Not specifically, no. You can create an array with dtype='object'
, which creates an array of Python objects (including but not limited to ints). This will get you a lot of Numpy array-like functionality but few to none of the performance benefits.
Which is to say, an array of Python objects is not significantly different from a Python list
in terms of memory performance. Though if you must use bigints it may still be preferable to using a list
since you still get element-wise arithmetic operations, including when doing operations with other Numpy arrays. For example:
In [1]: import numpy as np
In [2]: big = np.array([10**100, 10**101, 10**102], dtype='object')
In [3]: big
Out[3]:
array([ 10000000000000000000000000000000000000000000000000000000000000000000000000000000000000000000000000000,
100000000000000000000000000000000000000000000000000000000000000000000000000000000000000000000000000000,
1000000000000000000000000000000000000000000000000000000000000000000000000000000000000000000000000000000], dtype=object)
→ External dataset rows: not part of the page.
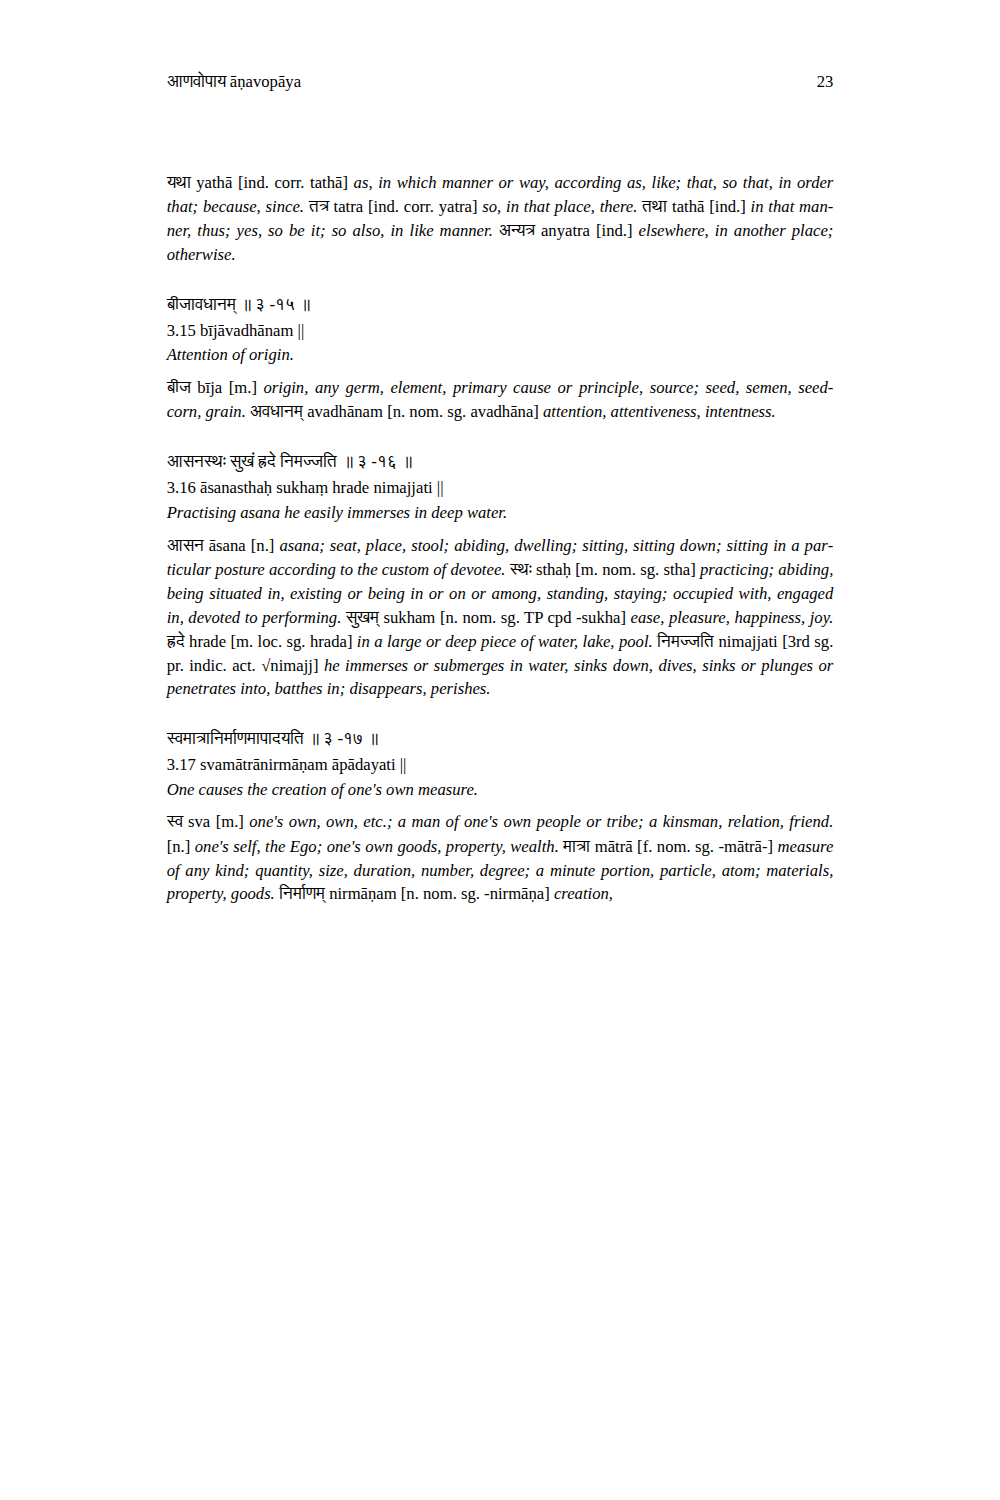आणवोपाय āṇavopāya 23
यथा yathā [ind. corr. tathā] as, in which manner or way, according as, like; that, so that, in order that; because, since. तत्र tatra [ind. corr. yatra] so, in that place, there. तथा tathā [ind.] in that manner, thus; yes, so be it; so also, in like manner. अन्यत्र anyatra [ind.] elsewhere, in another place; otherwise.
बीजावधानम् ॥ ३ -१५ ॥
3.15 bījāvadhānam ||
Attention of origin.
बीज bīja [m.] origin, any germ, element, primary cause or principle, source; seed, semen, seed-corn, grain. अवधानम् avadhānam [n. nom. sg. avadhāna] attention, attentiveness, intentness.
आसनस्थः सुखं ह्रदे निमज्जति ॥ ३ -१६ ॥
3.16 āsanasthaḥ sukhaṃ hrade nimajjati ||
Practising asana he easily immerses in deep water.
आसन āsana [n.] asana; seat, place, stool; abiding, dwelling; sitting, sitting down; sitting in a particular posture according to the custom of devotee. स्थः sthaḥ [m. nom. sg. stha] practicing; abiding, being situated in, existing or being in or on or among, standing, staying; occupied with, engaged in, devoted to performing. सुखम् sukham [n. nom. sg. TP cpd -sukha] ease, pleasure, happiness, joy. ह्रदे hrade [m. loc. sg. hrada] in a large or deep piece of water, lake, pool. निमज्जति nimajjati [3rd sg. pr. indic. act. √nimajj] he immerses or submerges in water, sinks down, dives, sinks or plunges or penetrates into, batthes in; disappears, perishes.
स्वमात्रानिर्माणमापादयति ॥ ३ -१७ ॥
3.17 svamātrānirmāṇam āpādayati ||
One causes the creation of one's own measure.
स्व sva [m.] one's own, own, etc.; a man of one's own people or tribe; a kinsman, relation, friend. [n.] one's self, the Ego; one's own goods, property, wealth. मात्रा mātrā [f. nom. sg. -mātrā-] measure of any kind; quantity, size, duration, number, degree; a minute portion, particle, atom; materials, property, goods. निर्माणम् nirmāṇam [n. nom. sg. -nirmāṇa] creation,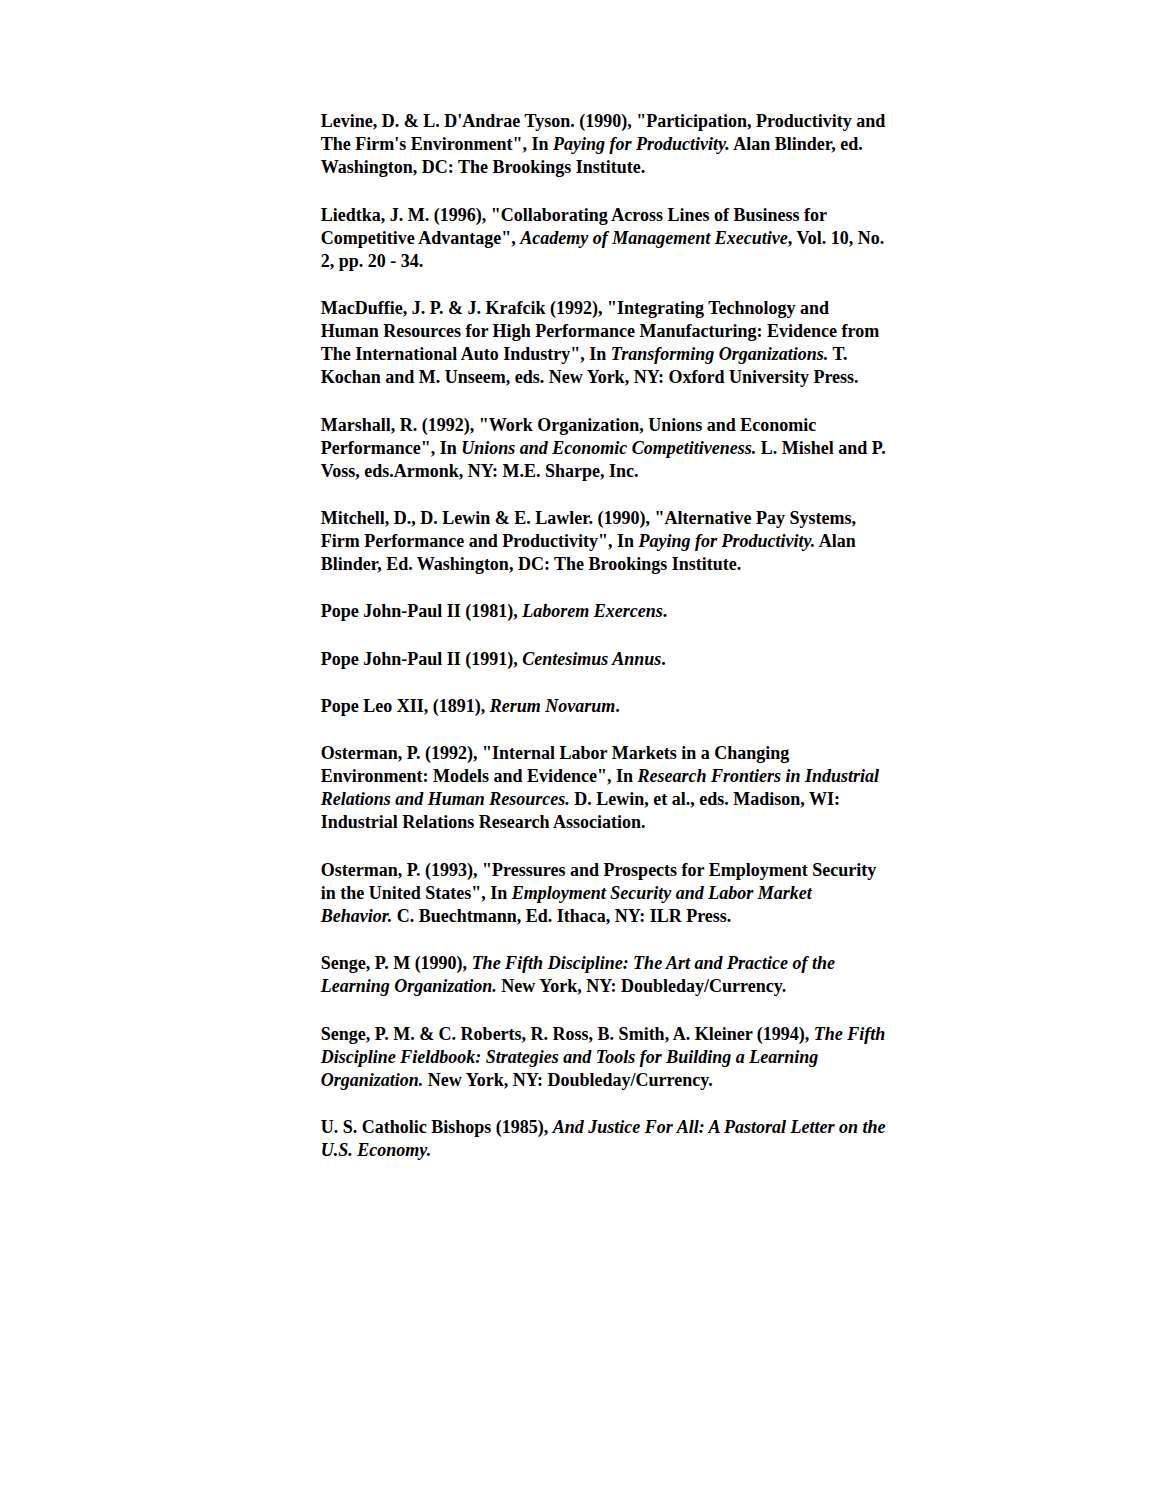Levine, D. & L. D'Andrae Tyson. (1990), "Participation, Productivity and The Firm's Environment", In Paying for Productivity. Alan Blinder, ed. Washington, DC: The Brookings Institute.
Liedtka, J. M. (1996), "Collaborating Across Lines of Business for Competitive Advantage", Academy of Management Executive, Vol. 10, No. 2, pp. 20 - 34.
MacDuffie, J. P. & J. Krafcik (1992), "Integrating Technology and Human Resources for High Performance Manufacturing: Evidence from The International Auto Industry", In Transforming Organizations. T. Kochan and M. Unseem, eds. New York, NY: Oxford University Press.
Marshall, R. (1992), "Work Organization, Unions and Economic Performance", In Unions and Economic Competitiveness. L. Mishel and P. Voss, eds.Armonk, NY: M.E. Sharpe, Inc.
Mitchell, D., D. Lewin & E. Lawler. (1990), "Alternative Pay Systems, Firm Performance and Productivity", In Paying for Productivity. Alan Blinder, Ed. Washington, DC: The Brookings Institute.
Pope John-Paul II (1981), Laborem Exercens.
Pope John-Paul II (1991), Centesimus Annus.
Pope Leo XII, (1891), Rerum Novarum.
Osterman, P. (1992), "Internal Labor Markets in a Changing Environment: Models and Evidence", In Research Frontiers in Industrial Relations and Human Resources. D. Lewin, et al., eds. Madison, WI: Industrial Relations Research Association.
Osterman, P. (1993), "Pressures and Prospects for Employment Security in the United States", In Employment Security and Labor Market Behavior. C. Buechtmann, Ed. Ithaca, NY: ILR Press.
Senge, P. M (1990), The Fifth Discipline: The Art and Practice of the Learning Organization. New York, NY: Doubleday/Currency.
Senge, P. M. & C. Roberts, R. Ross, B. Smith, A. Kleiner (1994), The Fifth Discipline Fieldbook: Strategies and Tools for Building a Learning Organization. New York, NY: Doubleday/Currency.
U. S. Catholic Bishops (1985), And Justice For All: A Pastoral Letter on the U.S. Economy.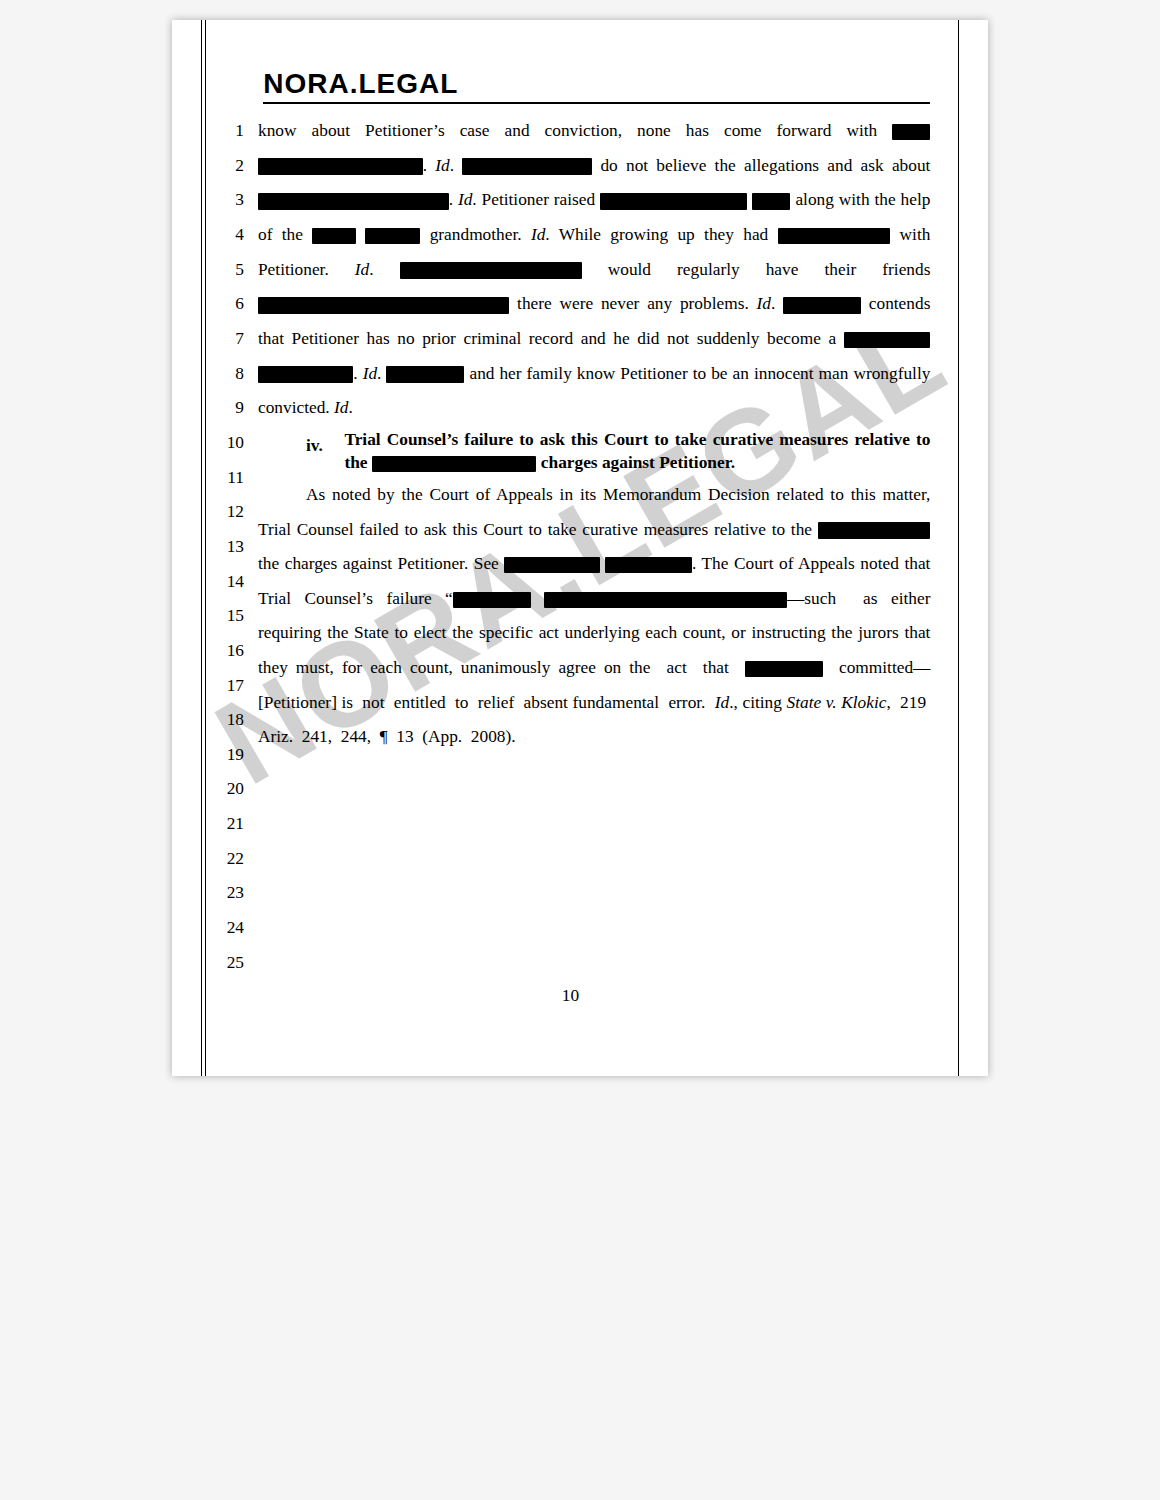NORA.LEGAL
NORA.LEGAL
1
2
3
4
5
6
7
8
9
10
11
12
13
14
15
16
17
18
19
20
21
22
23
24
25
know about Petitioner’s case and conviction, none has come forward with . Id. do not believe the allegations and ask about . Id. Petitioner raised along with the help of the grandmother. Id. While growing up they had with Petitioner. Id. would regularly have their friends there were never any problems. Id. contends that Petitioner has no prior criminal record and he did not suddenly become a . Id. and her family know Petitioner to be an innocent man wrongfully convicted. Id.
iv.
Trial Counsel’s failure to ask this Court to take curative measures relative to the charges against Petitioner.
As noted by the Court of Appeals in its Memorandum Decision related to this matter, Trial Counsel failed to ask this Court to take curative measures relative to the the charges against Petitioner. See . The Court of Appeals noted that Trial Counsel’s failure “ —such as either requiring the State to elect the specific act underlying each count, or instructing the jurors that they must, for each count, unanimously agree on the act that committed— [Petitioner] is not entitled to relief absent fundamental error. Id., citing State v. Klokic, 219 Ariz. 241, 244, ¶ 13 (App. 2008).
10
In [4]: big + np.array([1, 2, 3])
Out[4]:
array([ 10000000000000000000000000000000000000000000000000000000000000000000000000000000000000000000000000001,
100000000000000000000000000000000000000000000000000000000000000000000000000000000000000000000000000002,
1000000000000000000000000000000000000000000000000000000000000000000000000000000000000000000000000000003], dtype=object)
I've never used this capability myself though, so I'm not entirely sure what other surprising limitations might arise.